Approach to Prop Firms and Personal Capital
- Prefers trading personal funds as the ultimate goal but sees prop firms as valuable for gaining initial capital and experience due to accessible funding opportunities.
- Prop firm strategies are focused on accumulating small, consistent gains and managing multiple accounts conservatively, with aggressive risk-taking only to escape trailing drawdowns.
- Emphasizes the importance of not "shooting for the moon" too early and recommends taking incremental steps to build up capital.
Trading Strategy and Risk Management
- Prop trading uses a systematic, scaling risk approach: increase risk after wins, decrease after losses, with risk ranging from 0.25% to 2% of capital.
- Personal account trading allows for more aggressive sizing and risk-taking, using the concept of "house money" after initial funds are withdrawn.
- Manages positions actively, often aiming for "base hits" rather than holding out for large wins, and rarely takes partial profits except in exceptional market conditions.
- Avoids rangebound markets as his strategy is unprofitable there and prefers expansive, volatile markets with clear retracement/expansion cycles.
Trade Journaling and Review
- Journals only losing or emotionally-driven trades now, having done comprehensive journaling earlier in his career to build consistency and understand his edge.
- Believes early-stage traders should journal everything to accelerate the learning curve.
Psychological Discipline and Emotional Management
- Stresses the importance of accepting losses, seeing trading as probabilistic, and having a rule-based system for stepping away during emotional or losing streaks.
- Attributes long-term success to discipline, experience, and being able to control emotional impulses, including revenge trading and overtrading.
- Recognizes ego as both a motivator and a potential pitfall, working to contain negative impulses and maintain perspective.

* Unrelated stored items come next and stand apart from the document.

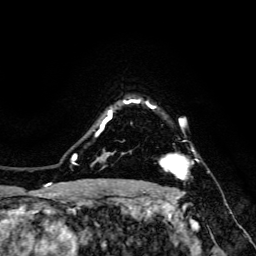
Breast MRI, one axial slice. Slice 118 of 134 in the series (ordered by position). Cropped to one breast. Dynamic contrast-enhanced series, time point 2 of 6 at this slice position (early post-contrast). 3 T. TE 4.7 ms, TR 8.9 ms. 1.2 mm slice thickness. 256 × 256 image matrix, field of view 180 × 180 mm. Female patient.
Annotated regions visible in this slice (semi-automatically segmented with operator editing):
- enhancing-tissue mask used for the functional tumour volume (all voxels passing the contrast-enhancement thresholds inside the analysis volume; usually the tumour): bounding box (x1, y1, x2, y2) in pixels: (160, 140, 199, 180)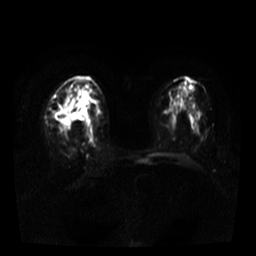
Breast MRI, one axial slice. Diffusion-weighted series; image 2 of 4 stored at this slice position (different b-values; order by instance number). 3 T. 5 mm slice thickness. 256 × 256 image matrix, field of view 320 × 320 mm. Female patient.
Structures marked on this image (outlined manually by an expert reader):
- tumour on diffusion-weighted imaging: bounding box (x1, y1, x2, y2) in pixels: (60, 105, 75, 134)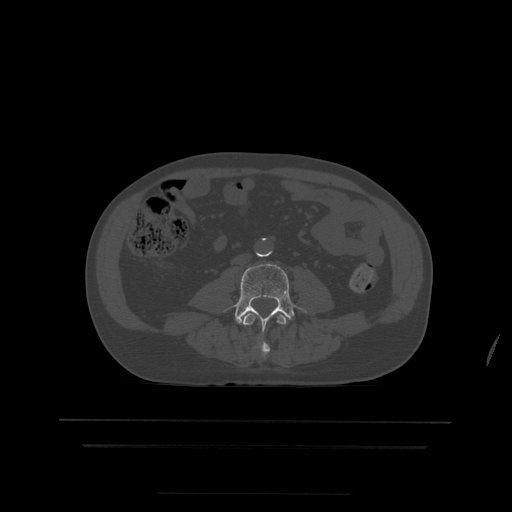
CT including the spine, one axial slice. Slice 101 of 522 in the series (ordered by position). Bone window (W 1800 / L 400 HU). 1.25 mm slice thickness. 512 × 512 image matrix, field of view 436 × 436 mm. Patient age 68 years. From the clinical record (not read from this slice): primary cancer: urothelial.
Outlined on this slice (semi-automatic segmentation, software-assisted and operator-edited):
- L3 vertebra: bounding box (x1, y1, x2, y2) in pixels: (241, 313, 287, 357)
- L4 vertebra: (235, 263, 307, 332)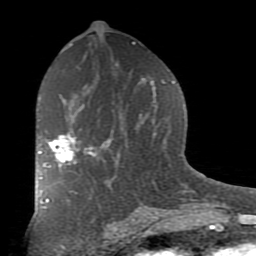
Breast MRI (dynamic contrast-enhanced), one axial slice; slice 46 of 80 in the series (ordered by position); cropped to one breast; dynamic contrast-enhanced series, time point 2 of 7 at this slice position (early post-contrast); 1.5 T; TE 2.7 ms, TR 6.1 ms; 2 mm slice thickness; 256 × 256 image matrix. Female patient.
Outlined on this slice (semi-automatic segmentation, software-assisted and operator-edited):
- enhancing-tissue mask used for the functional tumour volume (all voxels passing the contrast-enhancement thresholds inside the analysis volume; usually the tumour): bounding box [x1, y1, x2, y2] px = [38, 129, 92, 179]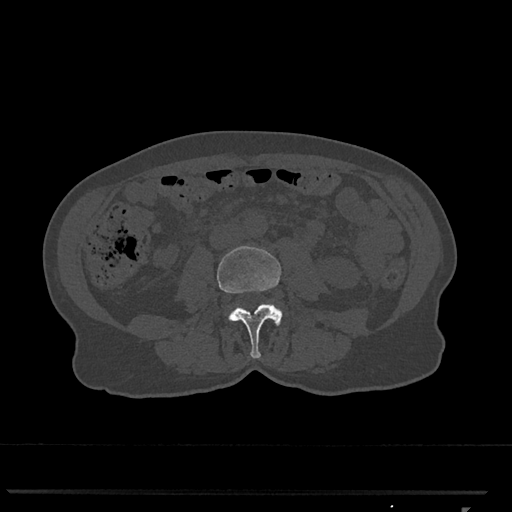
CT including the spine, one axial slice; position 259 of 793 along the scan axis; reconstruction kernel Br40s/3; bone window (W 1800 / L 400 HU); 0.5 mm slice thickness; 512 × 512 image matrix, field of view 380 × 380 mm. Patient: female, 62 years. Case-level facts recorded for this patient, not image findings: primary cancer: renal.
Outlined on this slice (semi-automatic segmentation, software-assisted and operator-edited):
- L3 vertebra: bounding box <217,246,283,358> (left, top, right, bottom; pixels)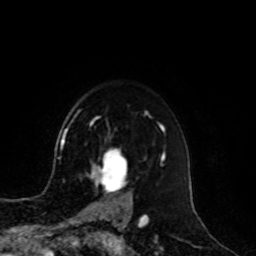
Breast MRI, one axial slice. Position 74 of 100 along the scan axis. Cropped to one breast. Dynamic contrast-enhanced series, time point 2 of 8 at this slice position (early post-contrast). 1.5 T. TE 4.2 ms, TR 7 ms. 2 mm slice thickness. 256 × 256 image matrix, field of view 180 × 180 mm. Female patient.
Structures marked on this image (semi-automatically segmented with operator editing):
- enhancing-tissue mask used for the functional tumour volume (all voxels passing the contrast-enhancement thresholds inside the analysis volume; usually the tumour): box from (x=88, y=150) to (x=131, y=209) px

- Advocates for focusing on long-term performance (the "marathon") rather than chasing quick wins or succumbing to "internet millionaire" hype.
Differences Between Break-Even and Profitable Traders
- Sees break-even trading as a positive milestone; the key difference between break-even and profitable traders is rule adherence and continued refinement.
- Transition from unprofitable to break-even typically involves eliminating emotional trading and following a structured process.
- Profitable trading builds on this by optimizing entries, sizing, and timing based on market conditions and refined intuition.
Decisions
- (No formal business decisions were made in this session.)
Open Questions / Follow-Ups
- (No open questions or follow-up actions arose from this interview.)